Can you reproduce the records verbatim from their very first line through the line containing "cómo funcionan los artículos, ya que en este", with both of those lines included?
[Opening ENTRIES PROVIDED section]
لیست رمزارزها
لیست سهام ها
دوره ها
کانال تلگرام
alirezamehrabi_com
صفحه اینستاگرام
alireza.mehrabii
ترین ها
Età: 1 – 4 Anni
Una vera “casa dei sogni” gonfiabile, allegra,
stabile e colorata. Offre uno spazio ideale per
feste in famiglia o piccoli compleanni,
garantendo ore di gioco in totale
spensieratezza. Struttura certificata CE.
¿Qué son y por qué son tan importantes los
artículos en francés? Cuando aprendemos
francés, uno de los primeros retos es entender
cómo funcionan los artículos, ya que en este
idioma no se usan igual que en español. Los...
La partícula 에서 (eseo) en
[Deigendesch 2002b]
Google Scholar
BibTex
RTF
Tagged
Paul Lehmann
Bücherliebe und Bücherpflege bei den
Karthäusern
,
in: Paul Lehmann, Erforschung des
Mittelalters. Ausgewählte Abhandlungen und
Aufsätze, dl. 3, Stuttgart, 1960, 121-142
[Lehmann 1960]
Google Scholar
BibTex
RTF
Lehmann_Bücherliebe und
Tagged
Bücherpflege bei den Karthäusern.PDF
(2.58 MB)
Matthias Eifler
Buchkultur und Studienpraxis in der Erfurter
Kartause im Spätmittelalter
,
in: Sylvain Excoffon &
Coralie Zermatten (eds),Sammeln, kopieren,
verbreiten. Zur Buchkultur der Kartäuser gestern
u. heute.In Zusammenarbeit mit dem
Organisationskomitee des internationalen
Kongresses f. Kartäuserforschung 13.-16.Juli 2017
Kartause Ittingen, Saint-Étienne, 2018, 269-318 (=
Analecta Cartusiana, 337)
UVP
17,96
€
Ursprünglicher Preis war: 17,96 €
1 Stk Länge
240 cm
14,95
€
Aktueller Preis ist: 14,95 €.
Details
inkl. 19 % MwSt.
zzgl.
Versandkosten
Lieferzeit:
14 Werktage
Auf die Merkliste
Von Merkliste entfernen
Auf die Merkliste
[Closing ENTRIES PROVIDED section]
- **WRITTEN RESPONSE**
لیست رمزارزها
لیست سهام ها
دوره ها
کانال تلگرام
alirezamehrabi_com
صفحه اینستاگرام
alireza.mehrabii
ترین ها
Età: 1 – 4 Anni
Una vera “casa dei sogni” gonfiabile, allegra,
stabile e colorata. Offre uno spazio ideale per
feste in famiglia o piccoli compleanni,
garantendo ore di gioco in totale
spensieratezza. Struttura certificata CE.
¿Qué son y por qué son tan importantes los
artículos en francés? Cuando aprendemos
francés, uno de los primeros retos es entender
cómo funcionan los artículos, ya que en este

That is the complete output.